▸ **PROBLEM STATEMENT**: The expected answer is a bare count of the lines in the data below that contain "SQUARE".

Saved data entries
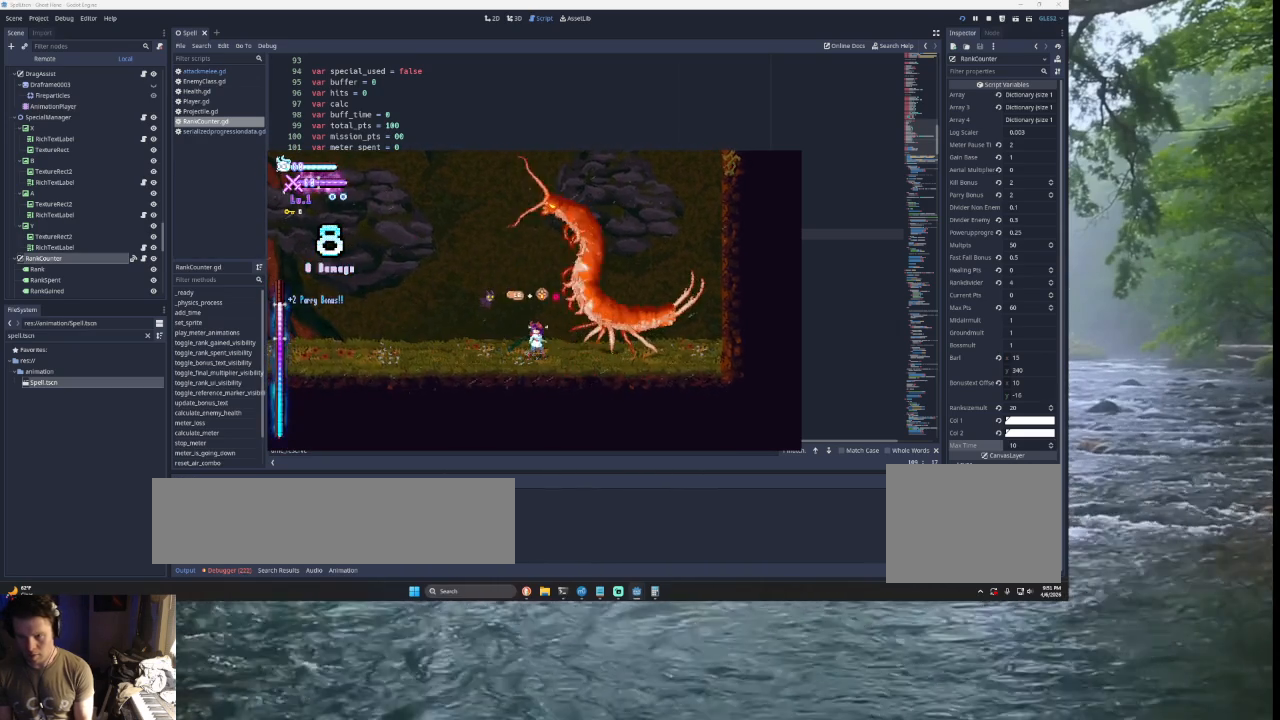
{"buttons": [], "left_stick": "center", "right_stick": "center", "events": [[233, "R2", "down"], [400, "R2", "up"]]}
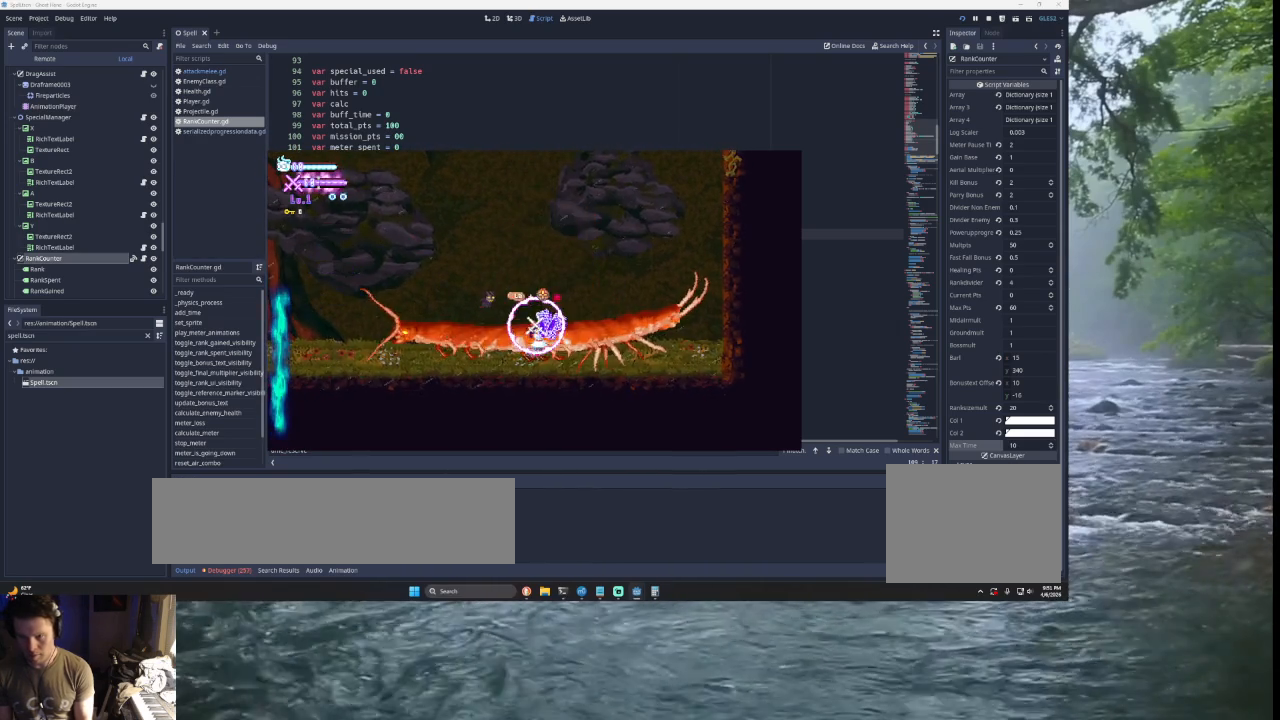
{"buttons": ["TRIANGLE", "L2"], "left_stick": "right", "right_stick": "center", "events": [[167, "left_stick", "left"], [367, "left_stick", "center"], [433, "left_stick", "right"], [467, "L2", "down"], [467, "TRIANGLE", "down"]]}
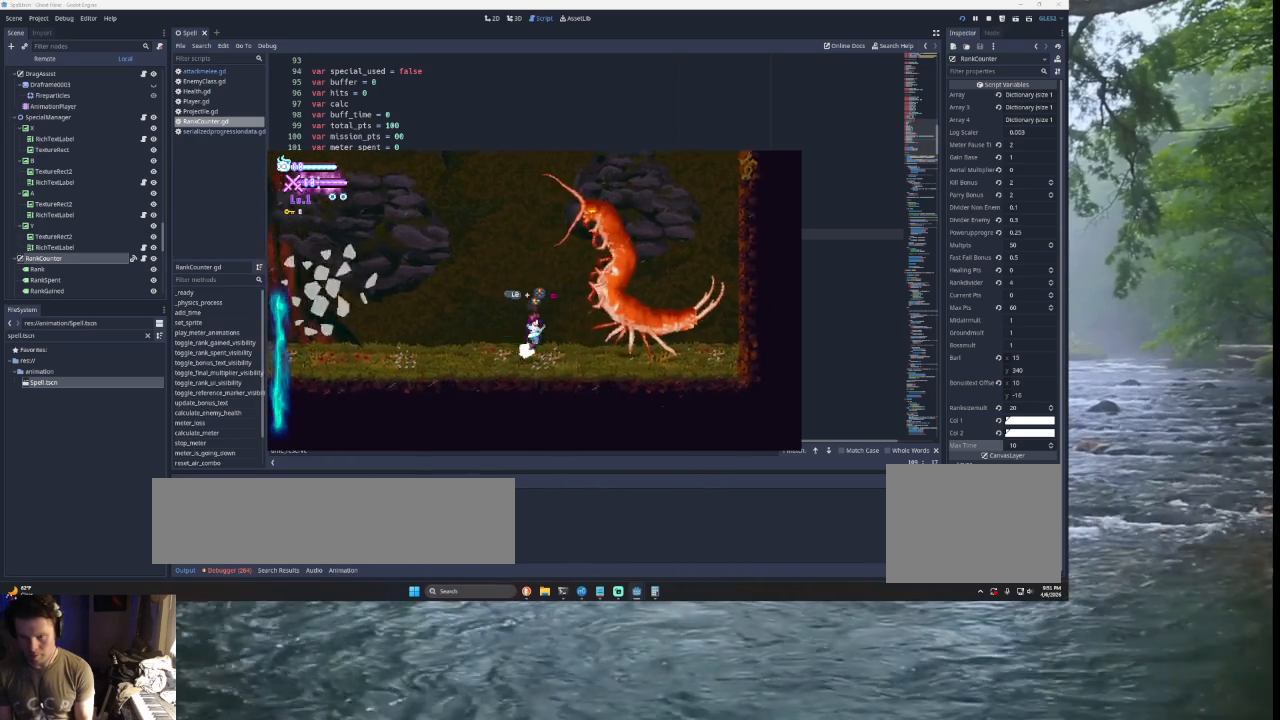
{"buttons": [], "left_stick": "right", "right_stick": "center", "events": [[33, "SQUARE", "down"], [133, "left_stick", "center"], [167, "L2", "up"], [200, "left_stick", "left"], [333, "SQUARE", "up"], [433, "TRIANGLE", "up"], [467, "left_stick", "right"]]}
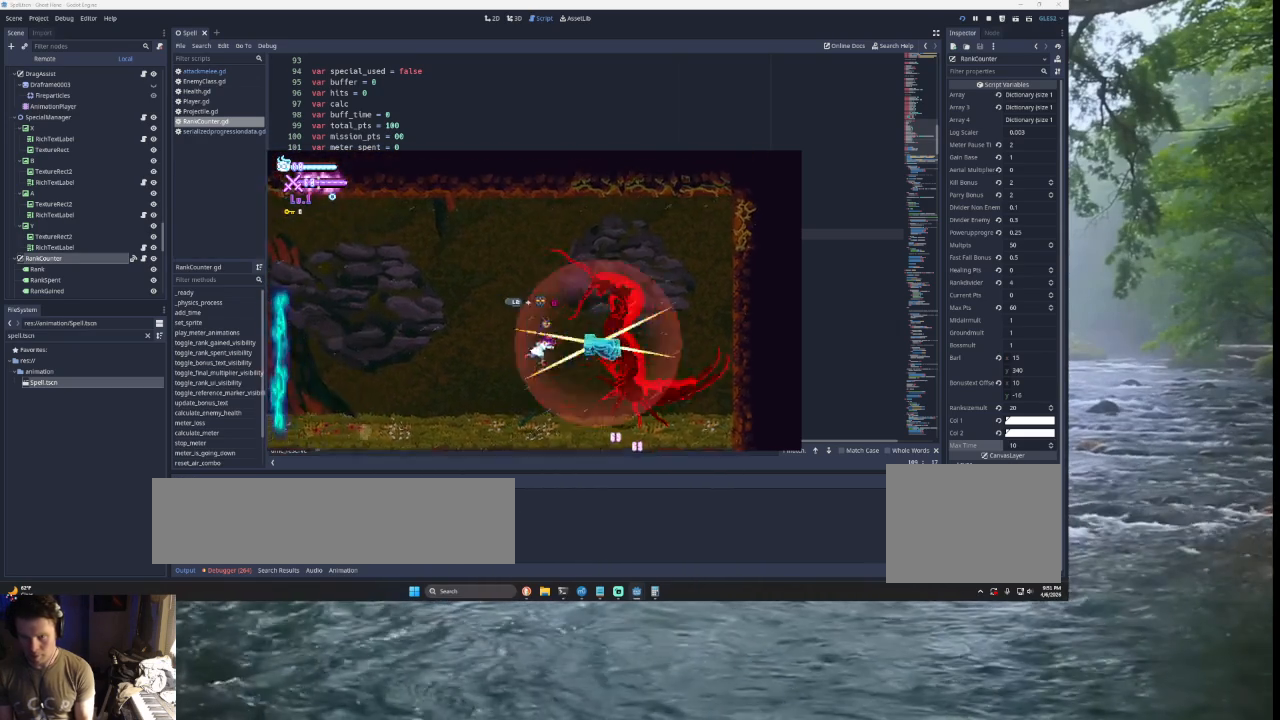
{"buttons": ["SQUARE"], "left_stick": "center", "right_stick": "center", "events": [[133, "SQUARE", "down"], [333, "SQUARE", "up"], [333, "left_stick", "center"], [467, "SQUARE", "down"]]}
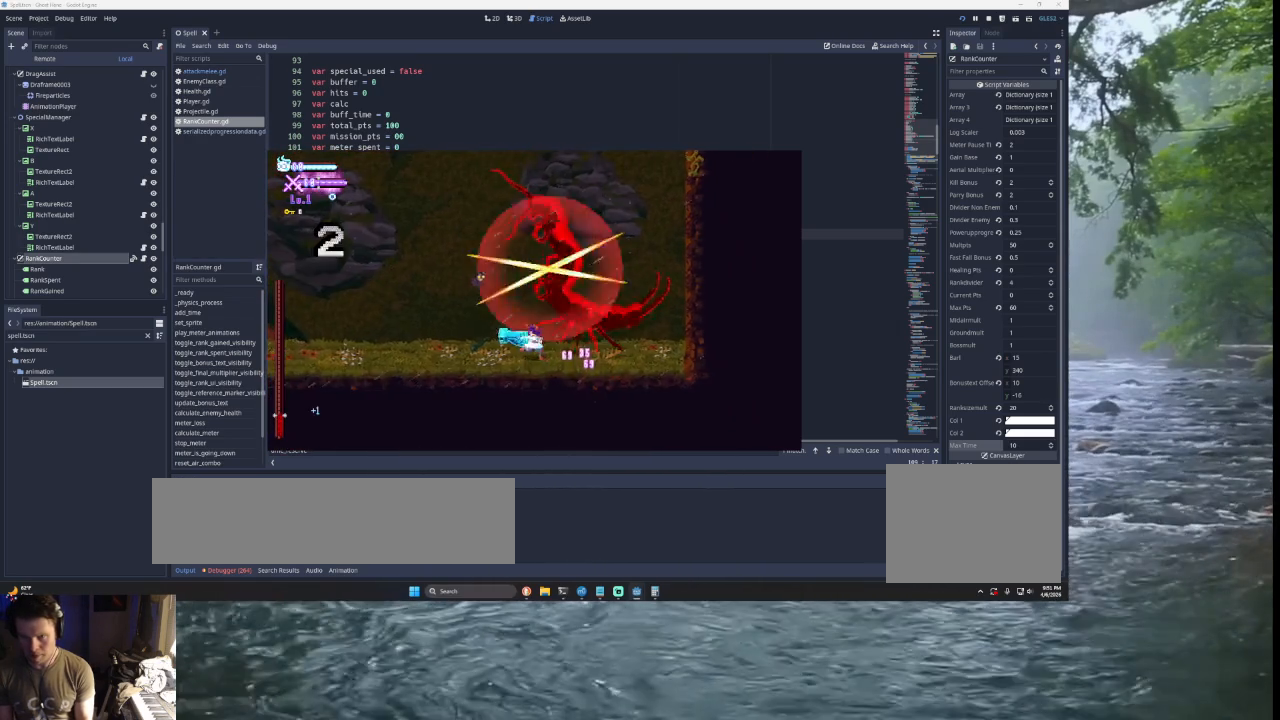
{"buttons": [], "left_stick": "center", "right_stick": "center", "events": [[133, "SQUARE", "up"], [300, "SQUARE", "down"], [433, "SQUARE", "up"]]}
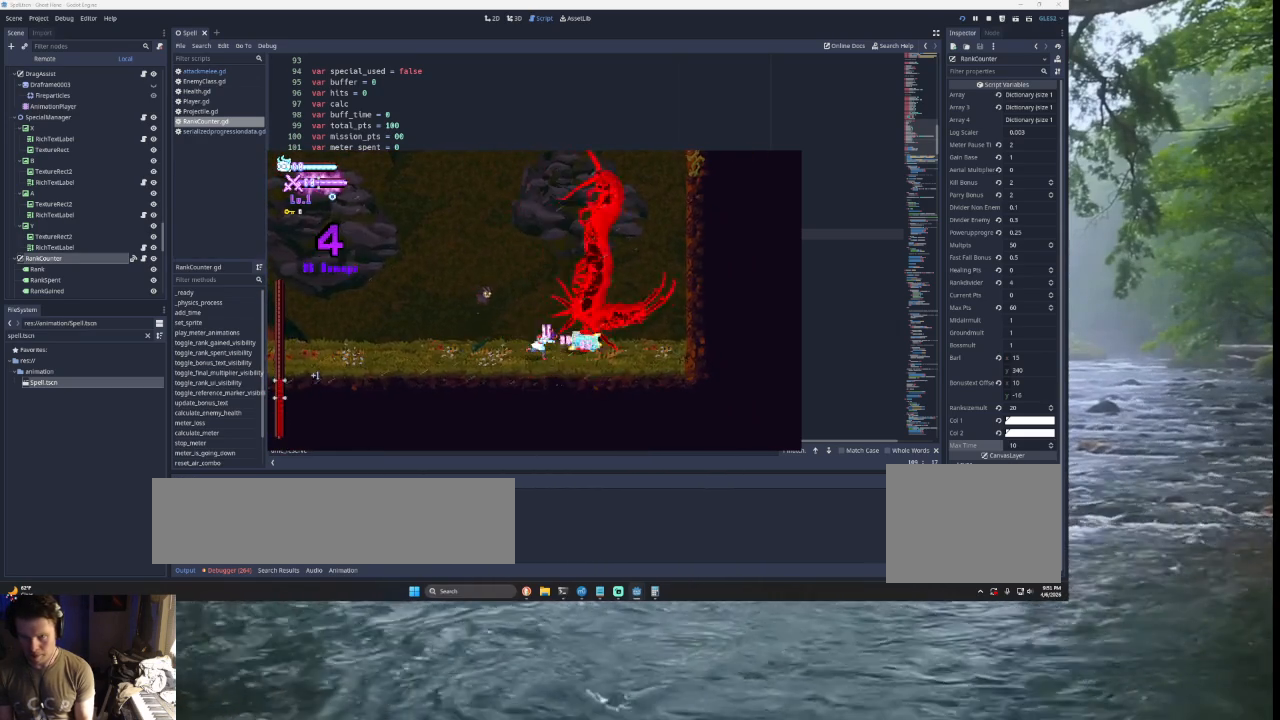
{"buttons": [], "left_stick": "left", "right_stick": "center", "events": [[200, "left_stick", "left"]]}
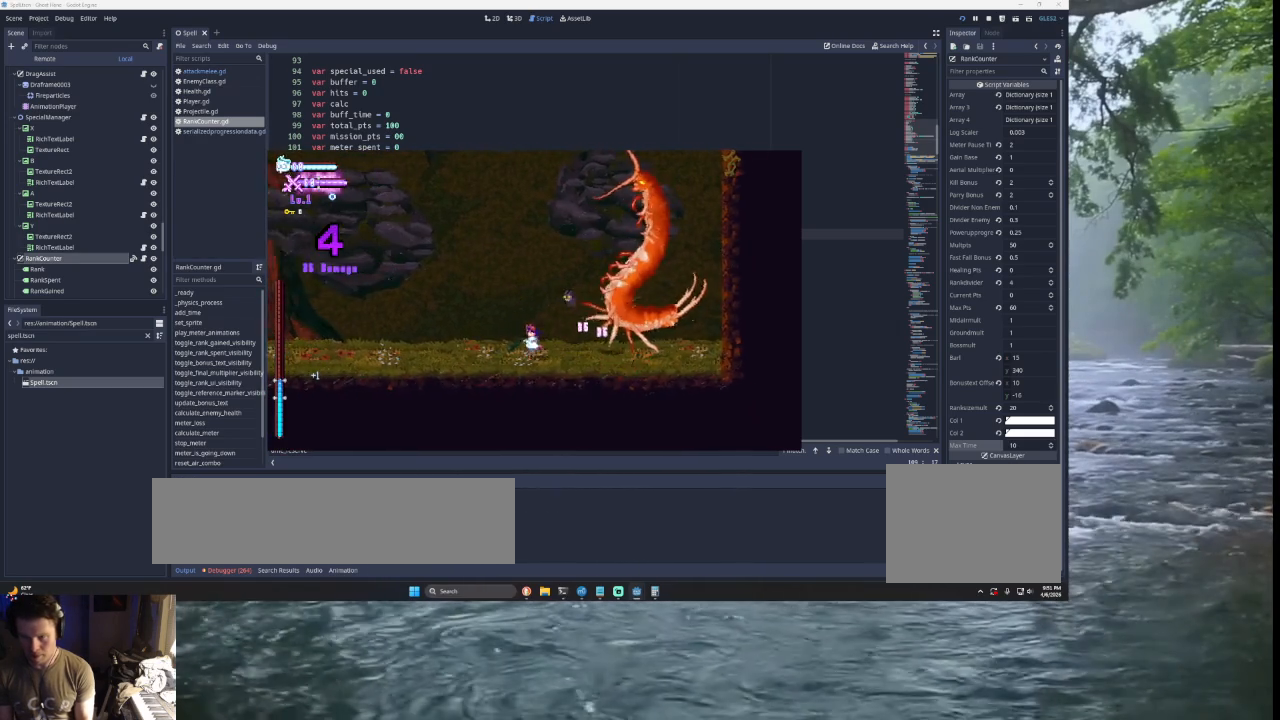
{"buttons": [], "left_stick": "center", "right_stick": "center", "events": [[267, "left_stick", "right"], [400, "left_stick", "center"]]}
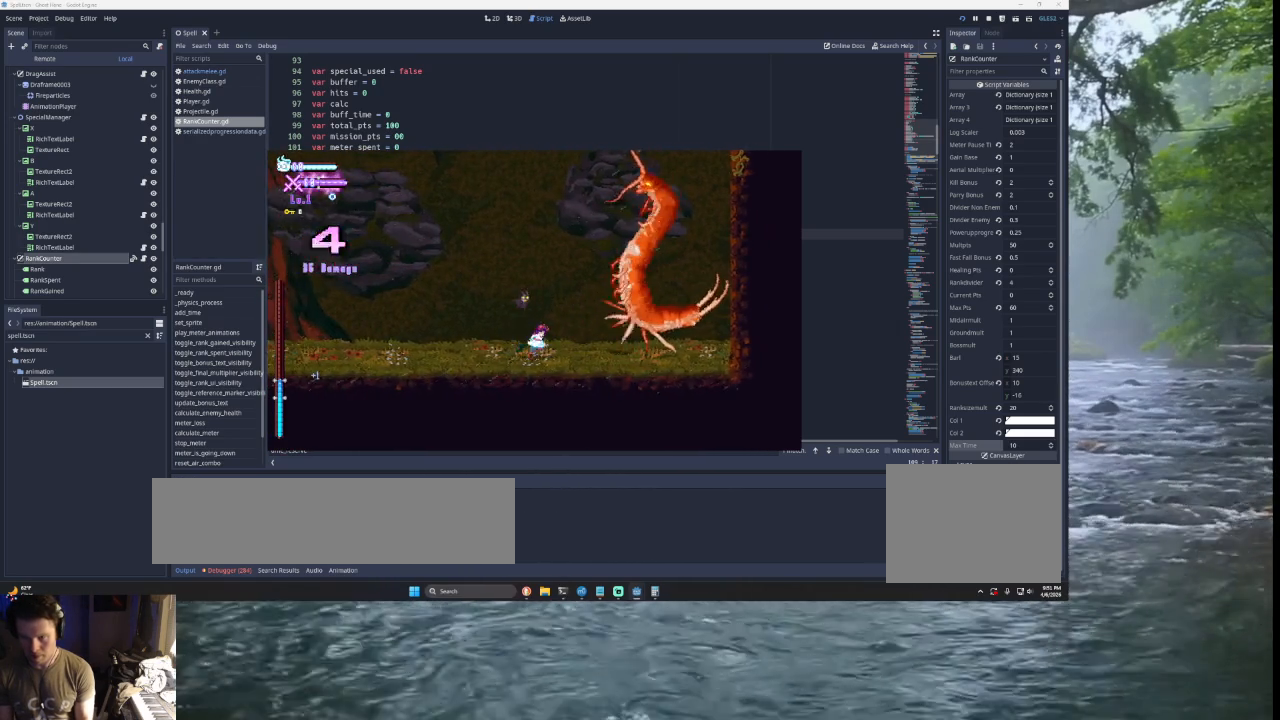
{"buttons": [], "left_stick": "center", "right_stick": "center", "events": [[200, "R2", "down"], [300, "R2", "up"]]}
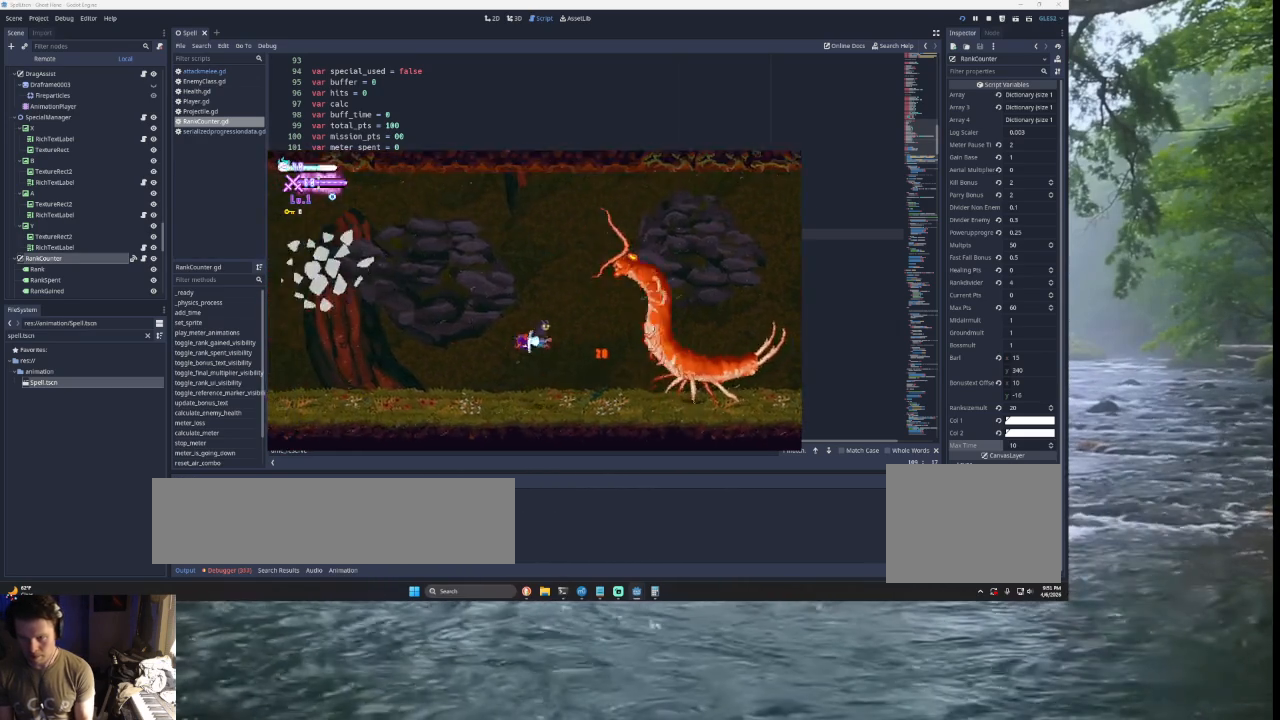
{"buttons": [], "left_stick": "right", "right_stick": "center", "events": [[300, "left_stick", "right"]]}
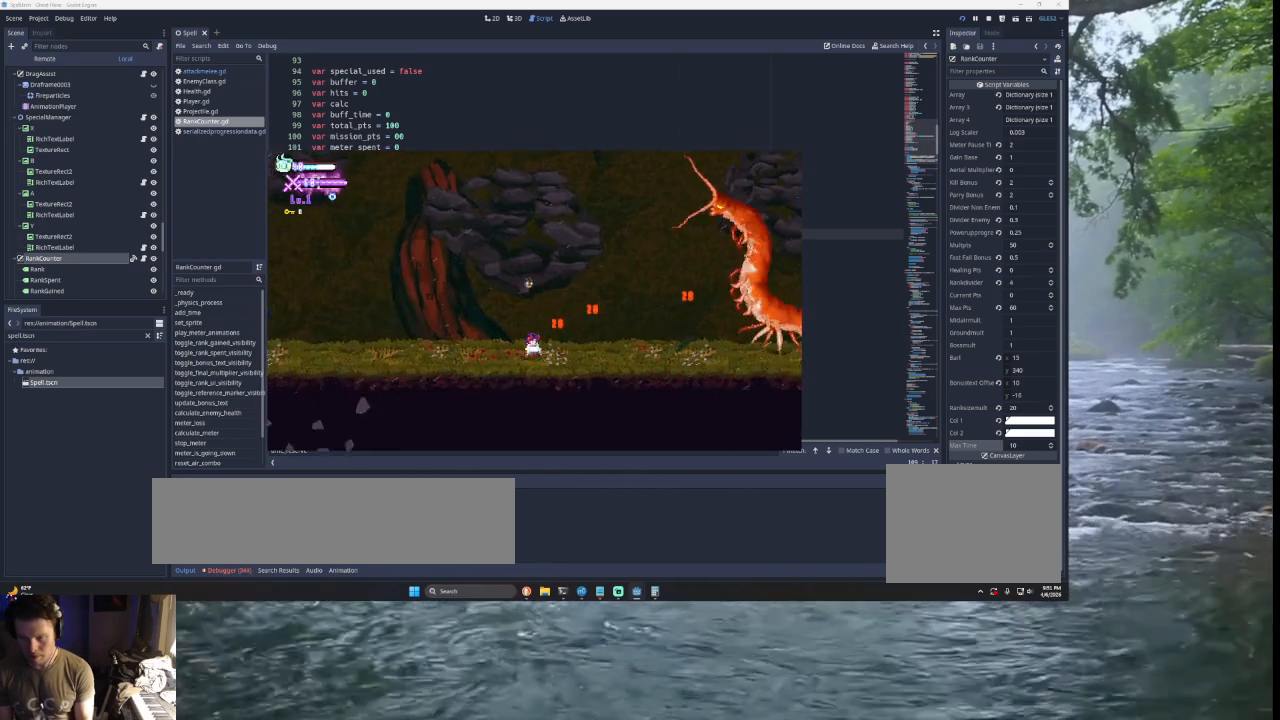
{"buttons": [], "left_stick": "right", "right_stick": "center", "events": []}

▸ **EXERCISE SOLUTION**: 3